Książka, obok której nie mogłam przejść obojętnie




Autor: Dr. Bill Bass, Jon Jefferson
Tytuł: Trupia farma. Sekrety legendarnego laboratorium sądowego, gdzie zmarli opowiadają swoje historie (Death's Acre. Inside the Legendary Forensic Lab the Body Farm Where the Dead Do Tell Tales)
 
Jeśli śledzicie rozwój bloga, to zapewne naczytaliście się już dużo recenzji utworów takich jak Chemia śmierci czy Jestem śmiercią, w których antropologia sądowa odegrała znaczącą rolę, a opisy pracy specjalistów były dość obrazowe. Zakładam, iż nie zdziwi Was fakt, iż zainteresowałam się Trupią farmą Billa Bassa i Jona Jeffersona. Czekałam kilka miesięcy na jej ponowne pojawienie się w księgarniach (dodam, iż byłam zaskoczona, że wcześniej o niej nie słyszałam) i choć nie miałam okazji, by kupić ją zaraz po premierze... W końcu zdobyłam własny egzemplarz. 

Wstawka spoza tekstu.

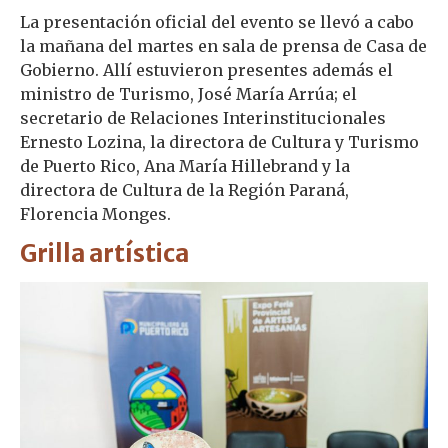
La presentación oficial del evento se llevó a cabo
la mañana del martes en sala de prensa de Casa de
Gobierno. Allí estuvieron presentes además el
ministro de Turismo, José María Arrúa; el
secretario de Relaciones Interinstitucionales
Ernesto Lozina, la directora de Cultura y Turismo
de Puerto Rico, Ana María Hillebrand y la
directora de Cultura de la Región Paraná,
Florencia Monges.
Grilla artística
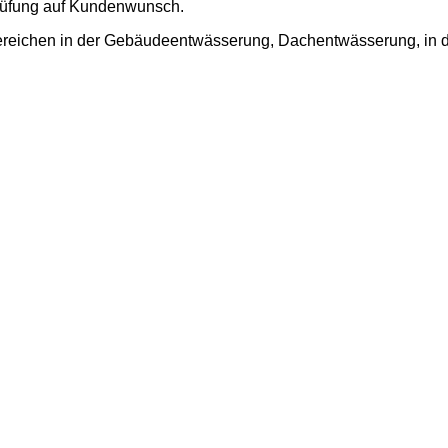
prüfung auf Kundenwunsch.
reichen in der Gebäudeentwässerung, Dachentwässerung, in der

Przeczytałam ją już jakiś czas temu, jednak brak czasu utrudniał mi napisanie recenzji. W końcu uznałam, iż będzie to książka, którą rozpocznę ma blogu rok 2018 (oczywiście biorąc pod uwagę wpisy dotyczące książek). Tę decyzję wsparło ponadto duże zainteresowanie, jakim Trupia farma cieszy się na moim Instagramie - w zestawieniu #bestnine2017 znalazły się aż cztery zdjęcia, na których się pojawiła, a dwa z nich dalej zajmują czołówkę najpopularniejszych postów.
Koniec z tym przydługim wstępem! Książka Billa Bassa i Jona Jeffersona nie jest fikcją literacką. Jest to oparta na faktach opowieść o powstaniu Ośrodka Badań Antropologicznych przy Uniwersytecie w Tennesee, popularnie zwanego Trupią farmą. Doktor Bass w interesujący sposób przedstawia Czytelnikowi świat antropologii sądowej, przekazuje informacje o budowie ludzkiego ciała i procesach rozkładu, nie stroniąc przy tym od nawiązań do śledztw, w których brał udział oraz dzieląc się faktami z własnego życia. 

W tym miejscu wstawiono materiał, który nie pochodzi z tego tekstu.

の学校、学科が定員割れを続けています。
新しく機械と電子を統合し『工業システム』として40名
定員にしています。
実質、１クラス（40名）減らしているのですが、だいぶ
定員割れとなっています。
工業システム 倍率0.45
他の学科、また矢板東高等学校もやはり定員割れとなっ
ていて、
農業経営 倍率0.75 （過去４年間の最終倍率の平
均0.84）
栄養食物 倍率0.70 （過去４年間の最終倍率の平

Kupując Trupią farmę byłam przekonana, iż będzie ona przedstawiała głównie działalność Ośrodka lub zostanie w nich przedstawiony głownie szereg faktów z wyników badań w nim przeprowadzonych. Choć było inaczej, nie mogę narzekać lub uznać, iż książka była nuda. Choć patrząc na jej tematykę może to nie zabrzmieć zbyt dobrze... Była bardzo wciągająca. 
Po przeczytaniu Trupiej farmy jestem pod dużym wrażeniem wiedzy dr Bassa. Ponadto znalazłam kilka powieści, które chciałabym przeczytać. Są to Trupia Farma Patricii Cornwell oraz utwory Billa Bassa i Jonna Jeffersona, które opublikowali oni wspólnie, podpisując je pseudonimem Jefferson Bass.

Podsumowując... Sądzę, iż warto sięgnąć po Trupią farmę. Według mnie nie jest to książka, od której powinny stronić osoby o słabych nerwach i polecam ją wszystkim zainteresowanym!